どうも、旅するおやじ旅生です。
年末年始に高千穂や宮崎市周辺を旅してから、俄然、神話や古代史に興味がわきました。
最近読んでいるのが、40年ほど前に出版された「日本史探訪 古代王国の謎」。邪馬台国、近江王朝、出雲王国などが当時の考古学者や評論家らの対談という形で描かれています。ちなみに松本清張や角川源義も論陣を張っています。ほぼ全員が明治、大正生まれ。
最後の章に出てくるのが磐井の乱です。
ちなみにWikipedia先生によると…。
磐井の乱(いわいのらん)は、527年(継体21年)に朝鮮半島南部へ出兵しようとした近江毛野率いるヤマト王権軍の進軍を筑紫君磐井(『日本書紀』は筑紫国造だったとする)がはばみ、翌528年(継体22年)11月、物部麁鹿火によって鎮圧された反乱、または王権間の戦争。

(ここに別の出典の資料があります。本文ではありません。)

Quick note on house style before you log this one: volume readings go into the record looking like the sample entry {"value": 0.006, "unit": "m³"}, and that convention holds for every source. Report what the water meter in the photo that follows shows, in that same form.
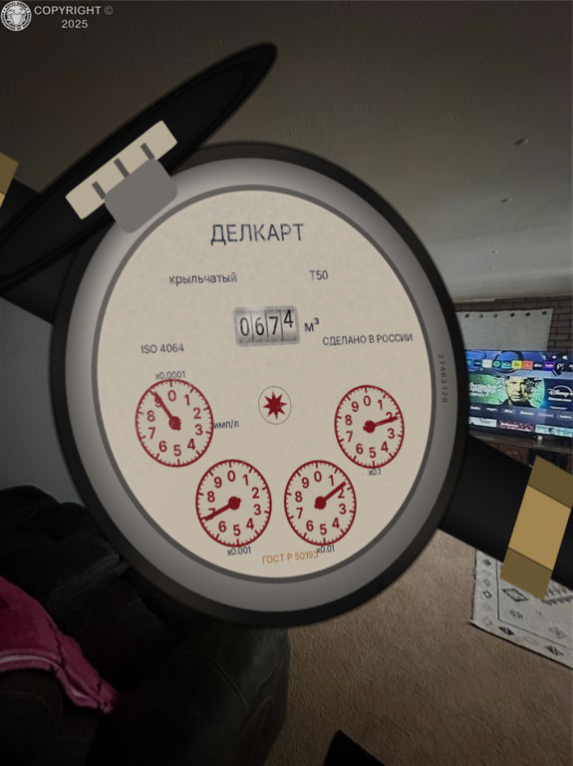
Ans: {"value": 674.2169, "unit": "m³"}
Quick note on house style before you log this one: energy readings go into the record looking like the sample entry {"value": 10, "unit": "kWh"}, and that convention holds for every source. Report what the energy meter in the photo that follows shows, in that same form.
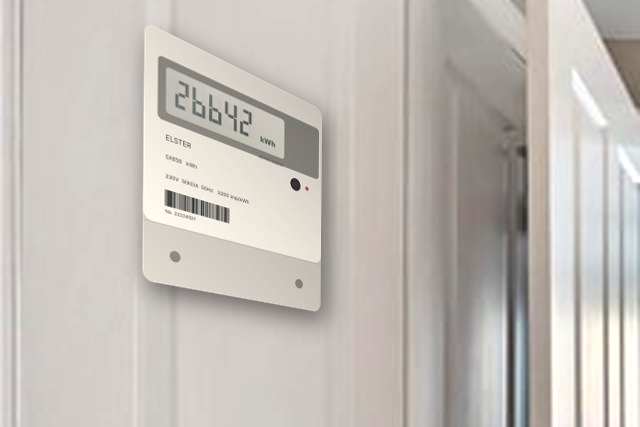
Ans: {"value": 26642, "unit": "kWh"}
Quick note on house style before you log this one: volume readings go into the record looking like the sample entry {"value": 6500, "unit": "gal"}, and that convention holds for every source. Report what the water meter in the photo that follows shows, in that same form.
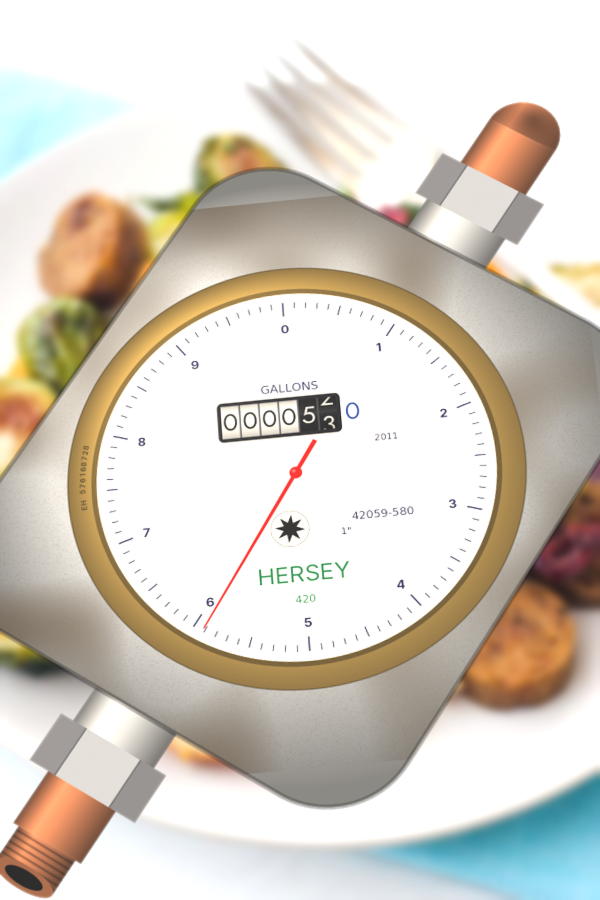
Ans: {"value": 525.9, "unit": "gal"}
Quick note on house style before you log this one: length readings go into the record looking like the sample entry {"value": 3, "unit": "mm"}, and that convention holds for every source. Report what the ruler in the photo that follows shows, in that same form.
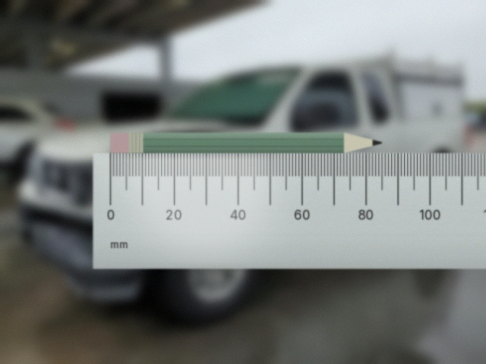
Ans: {"value": 85, "unit": "mm"}
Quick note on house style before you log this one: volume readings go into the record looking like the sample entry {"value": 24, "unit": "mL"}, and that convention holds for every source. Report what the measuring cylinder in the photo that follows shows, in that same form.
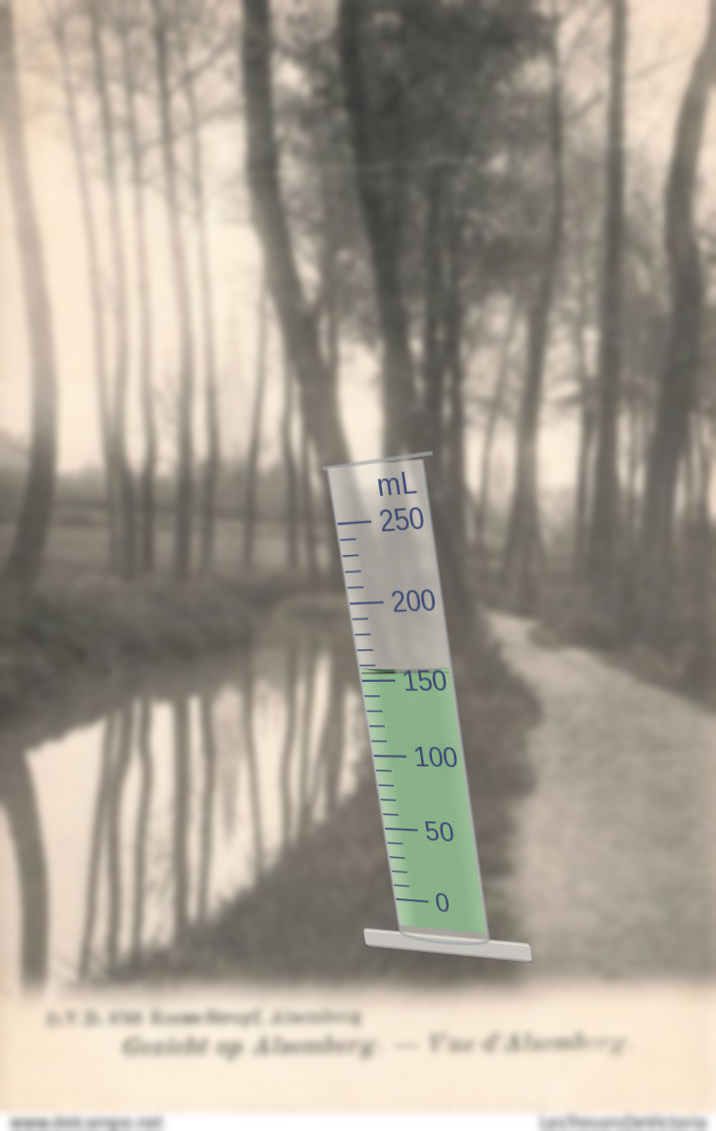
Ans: {"value": 155, "unit": "mL"}
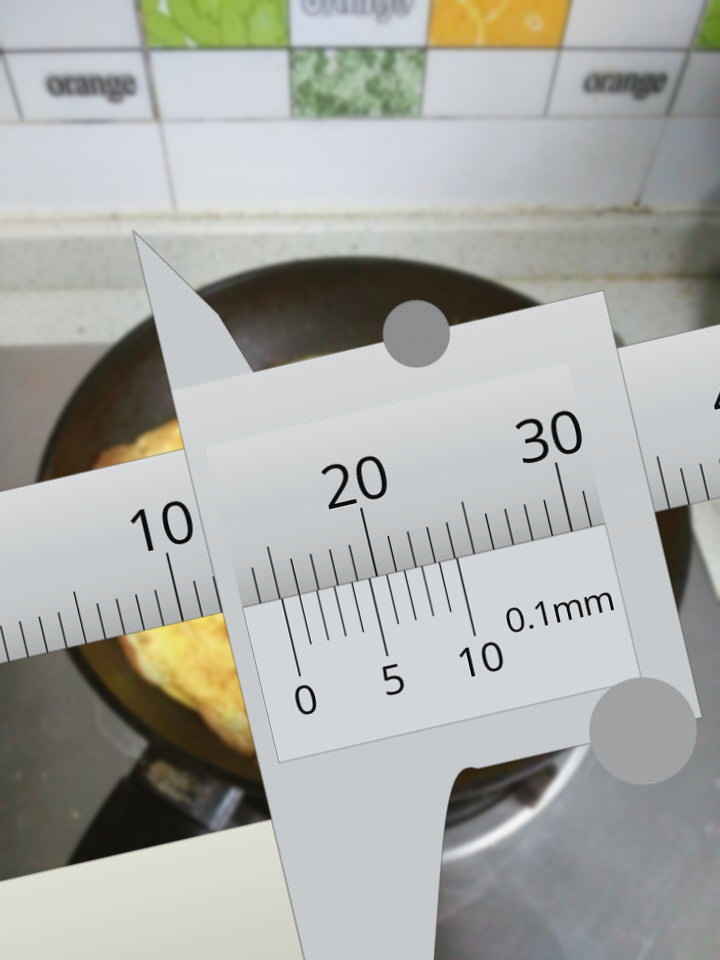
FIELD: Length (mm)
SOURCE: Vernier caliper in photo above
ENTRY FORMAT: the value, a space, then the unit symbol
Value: 15.1 mm
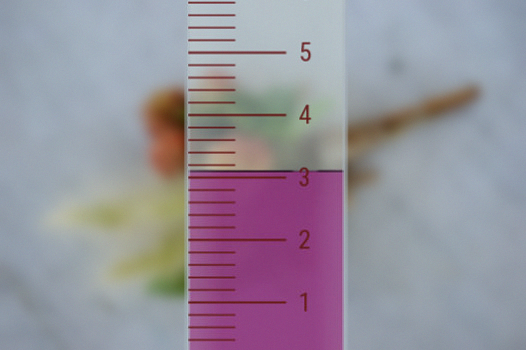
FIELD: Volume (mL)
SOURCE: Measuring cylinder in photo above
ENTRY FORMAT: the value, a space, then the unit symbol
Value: 3.1 mL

日本史の教科書に磐井の乱が出てきたのはよく覚えていますが、どんな歴史的意味があったのか、いつ頃の出来事だったのか、ほとんど忘れていました。というかほとんど興味がありませんでした。
ただ古代史の知識がわずかながら増えるにつれ、「磐井ってすごくないか。地元九州勢としては知っておかねば」という思いが強まりました。で、この本の中で「磐井の墓=福岡県八女市の岩戸山古墳」と知り、早速、出向きました。
場所は八女市の北の端、国道3号線のすぐ横。これまで何度となく通り過ぎた場所でした。国道から見るとただの小さな丘にしか見えませんが、九州最大の前方後円墳なのです。
駐車場から2、3分歩くと四角い芝生広場。
実はここは「別区」と呼ばれるエリア。円墳部分に接する場所に位置しています。筑後国風土記に記された磐井の墓にはこの別区のことが記されて、状況が合致したことから、この古墳が磐井の墓とわかったそうです。
だれの墓なのか特定された古墳は全国でも珍しいとされています。
別区には、下の写真のような石人が昔から並んでいたとか。奴凧みたいな可愛らしさが漂いますが、どこか怖くもあります。おそらくは戦士を模したものでしょう。実物は大切に保存されており、これはそっくりに復元したもの。
石人を別区の反対側から撮影しました。別区の説明板も撮りました。
古墳は神社の境内地のようになっています。前方後円墳の上にも上がれるので、実際に上がりました。狭い石段を10メートルも上がれば頂上。社や碑がたち、常緑樹がうっそうとして、だいぶ蚊に刺されました。
古墳の周囲は公園化されていて資料館もあるのですが、コロナの影響で5月末日まで休館。ざんねん。ぜひまた訪れたい。
磐井は外交力があり、当時大和朝廷と対立していた新羅と通じていたとか。朝鮮半島に出兵しようとした大和朝廷軍を新羅の要請で北九州において阻止した、ということのようです。
磐井は肥後、肥前、豊前、豊後の協力も受けて戦うも敗戦。しかし磐井の一族は全滅させられたわけではなく、その子孫はその後も八女市一帯を治めたようなのです。
それにしても驚かされるのは、当時の日本人の行動範囲の広さ。航海術や道路整備は、まだまだ原始的なレベルと思いがちですが、実際は違ったのかもしれません。
古代の日本の国力、旅生にはなかなか見えません。それだけに学びの喜びも大きい感じがします。
この辺りは熊襲征伐に来た景行天皇が雲仙の山並みを見て「あの山塊は島なのか、それとも地続きなのか」と疑問を呈した地と伝えられています。
確かにこの辺り、絶景の地です。有明海一帯で一番ではないかと思います。長崎も佐賀も福岡も熊本もすべて見渡せるし。